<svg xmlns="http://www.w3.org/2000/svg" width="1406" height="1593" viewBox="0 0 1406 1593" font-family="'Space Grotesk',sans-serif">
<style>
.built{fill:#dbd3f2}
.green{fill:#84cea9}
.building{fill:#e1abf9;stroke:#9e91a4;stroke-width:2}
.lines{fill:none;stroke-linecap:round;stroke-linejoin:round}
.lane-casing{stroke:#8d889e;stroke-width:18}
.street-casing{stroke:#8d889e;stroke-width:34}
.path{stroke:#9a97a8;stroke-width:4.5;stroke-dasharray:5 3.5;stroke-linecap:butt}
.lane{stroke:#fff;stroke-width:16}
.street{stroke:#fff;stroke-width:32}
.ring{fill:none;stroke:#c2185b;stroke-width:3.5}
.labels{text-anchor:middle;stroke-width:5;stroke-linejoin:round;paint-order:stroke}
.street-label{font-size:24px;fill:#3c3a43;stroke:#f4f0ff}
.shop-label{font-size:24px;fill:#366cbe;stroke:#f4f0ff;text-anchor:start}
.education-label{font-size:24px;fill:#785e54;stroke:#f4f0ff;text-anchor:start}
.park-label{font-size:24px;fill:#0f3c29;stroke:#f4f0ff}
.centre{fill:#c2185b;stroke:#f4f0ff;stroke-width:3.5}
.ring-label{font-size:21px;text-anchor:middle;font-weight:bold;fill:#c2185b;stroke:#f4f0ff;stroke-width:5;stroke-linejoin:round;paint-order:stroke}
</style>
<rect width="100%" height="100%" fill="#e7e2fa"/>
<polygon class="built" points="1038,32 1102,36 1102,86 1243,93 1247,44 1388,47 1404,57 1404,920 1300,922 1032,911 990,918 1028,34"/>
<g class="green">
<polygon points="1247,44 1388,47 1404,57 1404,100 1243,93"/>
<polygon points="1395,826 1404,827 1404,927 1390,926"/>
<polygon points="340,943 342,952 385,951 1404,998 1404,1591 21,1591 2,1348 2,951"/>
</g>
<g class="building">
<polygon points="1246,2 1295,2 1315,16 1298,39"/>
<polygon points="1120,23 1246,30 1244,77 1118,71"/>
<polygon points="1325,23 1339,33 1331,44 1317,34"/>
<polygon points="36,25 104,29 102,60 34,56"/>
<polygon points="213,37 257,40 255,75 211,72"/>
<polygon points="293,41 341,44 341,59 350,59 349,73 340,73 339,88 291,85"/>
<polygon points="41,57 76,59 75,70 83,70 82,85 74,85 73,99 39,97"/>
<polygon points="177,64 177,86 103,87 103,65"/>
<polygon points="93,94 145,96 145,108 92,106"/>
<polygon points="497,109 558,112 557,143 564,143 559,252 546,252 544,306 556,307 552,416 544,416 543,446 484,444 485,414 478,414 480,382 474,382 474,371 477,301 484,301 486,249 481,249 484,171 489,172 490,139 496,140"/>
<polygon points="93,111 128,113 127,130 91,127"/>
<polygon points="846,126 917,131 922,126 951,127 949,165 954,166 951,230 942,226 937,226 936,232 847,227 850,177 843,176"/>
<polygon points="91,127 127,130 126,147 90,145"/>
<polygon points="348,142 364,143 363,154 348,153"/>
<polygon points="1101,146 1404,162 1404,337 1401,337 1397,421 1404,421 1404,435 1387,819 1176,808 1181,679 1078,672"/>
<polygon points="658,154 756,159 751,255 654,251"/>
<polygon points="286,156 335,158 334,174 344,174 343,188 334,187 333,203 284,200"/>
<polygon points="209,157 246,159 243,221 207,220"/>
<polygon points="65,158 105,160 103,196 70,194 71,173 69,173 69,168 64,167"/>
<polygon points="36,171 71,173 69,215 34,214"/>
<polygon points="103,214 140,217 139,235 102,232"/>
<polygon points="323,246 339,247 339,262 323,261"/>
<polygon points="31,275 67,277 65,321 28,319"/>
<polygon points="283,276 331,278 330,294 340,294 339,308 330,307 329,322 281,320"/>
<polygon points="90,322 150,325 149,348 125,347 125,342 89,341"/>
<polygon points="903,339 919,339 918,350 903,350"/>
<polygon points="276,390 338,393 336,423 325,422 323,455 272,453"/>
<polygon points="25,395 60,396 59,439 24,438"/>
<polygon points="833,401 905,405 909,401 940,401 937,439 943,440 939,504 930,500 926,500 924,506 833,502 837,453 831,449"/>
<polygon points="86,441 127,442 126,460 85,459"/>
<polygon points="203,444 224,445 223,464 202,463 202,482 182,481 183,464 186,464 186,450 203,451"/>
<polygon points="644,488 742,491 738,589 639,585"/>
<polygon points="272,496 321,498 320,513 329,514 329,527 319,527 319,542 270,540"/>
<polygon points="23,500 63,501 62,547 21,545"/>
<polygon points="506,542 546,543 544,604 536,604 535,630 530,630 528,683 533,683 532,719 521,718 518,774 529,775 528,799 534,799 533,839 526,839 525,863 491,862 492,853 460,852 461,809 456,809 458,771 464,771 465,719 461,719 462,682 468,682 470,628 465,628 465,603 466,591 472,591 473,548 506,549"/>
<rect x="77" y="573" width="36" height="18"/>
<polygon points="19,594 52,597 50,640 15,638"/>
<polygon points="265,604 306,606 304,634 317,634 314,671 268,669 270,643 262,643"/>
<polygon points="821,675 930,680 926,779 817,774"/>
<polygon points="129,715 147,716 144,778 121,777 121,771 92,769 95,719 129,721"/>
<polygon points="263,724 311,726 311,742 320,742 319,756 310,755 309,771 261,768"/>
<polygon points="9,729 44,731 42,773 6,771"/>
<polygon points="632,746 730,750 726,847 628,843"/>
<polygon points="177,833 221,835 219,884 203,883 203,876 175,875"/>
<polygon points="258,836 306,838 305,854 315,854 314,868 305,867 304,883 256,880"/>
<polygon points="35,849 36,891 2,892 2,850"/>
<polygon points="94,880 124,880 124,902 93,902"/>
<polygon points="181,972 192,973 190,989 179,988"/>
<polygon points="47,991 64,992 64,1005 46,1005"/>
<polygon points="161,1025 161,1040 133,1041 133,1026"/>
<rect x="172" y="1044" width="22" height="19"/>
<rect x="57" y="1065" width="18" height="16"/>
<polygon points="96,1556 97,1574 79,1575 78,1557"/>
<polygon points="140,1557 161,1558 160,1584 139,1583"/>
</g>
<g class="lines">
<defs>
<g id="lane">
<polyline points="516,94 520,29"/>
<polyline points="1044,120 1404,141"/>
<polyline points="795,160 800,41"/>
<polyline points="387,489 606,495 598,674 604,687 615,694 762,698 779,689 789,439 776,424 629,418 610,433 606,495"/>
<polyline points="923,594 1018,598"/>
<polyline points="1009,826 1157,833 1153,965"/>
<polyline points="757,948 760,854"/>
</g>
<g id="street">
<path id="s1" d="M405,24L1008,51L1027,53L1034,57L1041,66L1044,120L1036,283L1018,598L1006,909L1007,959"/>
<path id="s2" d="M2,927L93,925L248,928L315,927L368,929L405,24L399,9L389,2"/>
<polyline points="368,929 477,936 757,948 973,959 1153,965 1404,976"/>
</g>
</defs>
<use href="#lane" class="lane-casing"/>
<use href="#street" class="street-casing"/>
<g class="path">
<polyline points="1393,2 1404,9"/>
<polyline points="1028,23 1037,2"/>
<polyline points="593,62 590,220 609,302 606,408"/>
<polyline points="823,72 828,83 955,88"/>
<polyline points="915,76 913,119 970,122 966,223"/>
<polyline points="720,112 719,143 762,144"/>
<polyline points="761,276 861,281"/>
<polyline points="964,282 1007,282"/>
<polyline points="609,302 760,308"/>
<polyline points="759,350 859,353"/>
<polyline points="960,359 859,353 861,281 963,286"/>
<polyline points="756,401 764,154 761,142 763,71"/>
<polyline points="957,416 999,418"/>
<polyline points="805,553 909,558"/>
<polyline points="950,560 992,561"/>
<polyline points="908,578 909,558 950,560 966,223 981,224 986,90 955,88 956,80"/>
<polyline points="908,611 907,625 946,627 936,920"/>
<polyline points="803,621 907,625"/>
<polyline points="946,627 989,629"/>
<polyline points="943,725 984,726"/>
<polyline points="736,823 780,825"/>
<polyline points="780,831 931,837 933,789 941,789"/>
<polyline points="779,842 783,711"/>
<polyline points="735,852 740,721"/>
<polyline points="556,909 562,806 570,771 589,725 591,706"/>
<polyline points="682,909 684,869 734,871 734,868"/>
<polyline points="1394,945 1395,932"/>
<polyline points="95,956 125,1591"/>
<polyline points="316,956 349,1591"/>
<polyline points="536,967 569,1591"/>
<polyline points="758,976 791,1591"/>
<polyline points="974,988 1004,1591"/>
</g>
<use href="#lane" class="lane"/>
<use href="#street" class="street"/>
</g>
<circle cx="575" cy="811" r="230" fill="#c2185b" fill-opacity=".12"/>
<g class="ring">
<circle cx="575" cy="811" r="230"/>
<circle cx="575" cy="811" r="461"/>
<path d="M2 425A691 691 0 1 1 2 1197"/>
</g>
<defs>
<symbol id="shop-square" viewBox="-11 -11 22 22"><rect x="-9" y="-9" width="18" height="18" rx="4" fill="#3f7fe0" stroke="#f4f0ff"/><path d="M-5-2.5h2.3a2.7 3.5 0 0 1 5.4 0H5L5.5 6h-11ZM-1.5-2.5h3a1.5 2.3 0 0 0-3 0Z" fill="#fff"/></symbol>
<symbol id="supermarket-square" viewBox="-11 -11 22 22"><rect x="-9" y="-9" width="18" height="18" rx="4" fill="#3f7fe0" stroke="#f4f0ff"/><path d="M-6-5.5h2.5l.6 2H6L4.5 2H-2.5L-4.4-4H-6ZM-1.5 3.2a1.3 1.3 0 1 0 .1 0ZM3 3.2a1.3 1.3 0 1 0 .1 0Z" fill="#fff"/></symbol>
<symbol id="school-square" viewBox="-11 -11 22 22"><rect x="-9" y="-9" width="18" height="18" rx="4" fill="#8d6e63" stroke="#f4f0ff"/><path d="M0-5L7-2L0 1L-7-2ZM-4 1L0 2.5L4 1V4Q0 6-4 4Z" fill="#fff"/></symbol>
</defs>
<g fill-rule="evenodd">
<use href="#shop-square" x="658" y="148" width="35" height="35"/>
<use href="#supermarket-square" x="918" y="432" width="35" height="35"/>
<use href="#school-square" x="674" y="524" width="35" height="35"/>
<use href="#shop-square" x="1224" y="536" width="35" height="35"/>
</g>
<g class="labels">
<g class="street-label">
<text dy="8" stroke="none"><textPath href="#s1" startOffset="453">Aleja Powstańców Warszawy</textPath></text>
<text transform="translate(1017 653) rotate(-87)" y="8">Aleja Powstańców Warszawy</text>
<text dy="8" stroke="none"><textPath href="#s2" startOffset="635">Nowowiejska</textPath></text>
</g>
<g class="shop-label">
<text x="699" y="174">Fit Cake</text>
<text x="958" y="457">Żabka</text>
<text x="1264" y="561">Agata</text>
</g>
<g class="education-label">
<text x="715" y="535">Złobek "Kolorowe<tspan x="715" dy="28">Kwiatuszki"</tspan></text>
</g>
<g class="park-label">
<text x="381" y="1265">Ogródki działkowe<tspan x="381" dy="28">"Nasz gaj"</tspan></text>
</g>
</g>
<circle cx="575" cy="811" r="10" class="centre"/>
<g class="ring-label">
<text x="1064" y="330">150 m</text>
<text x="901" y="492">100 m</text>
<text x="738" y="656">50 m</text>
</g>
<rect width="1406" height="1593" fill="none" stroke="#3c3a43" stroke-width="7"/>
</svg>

----

__WORK REQUIRED__:
For each line of the data that has the word "labels", report that line.

__RESULT OF THIS EXERCISE__:
.labels{text-anchor:middle;stroke-width:5;stroke-linejoin:round;paint-order:stroke}
<g class="labels">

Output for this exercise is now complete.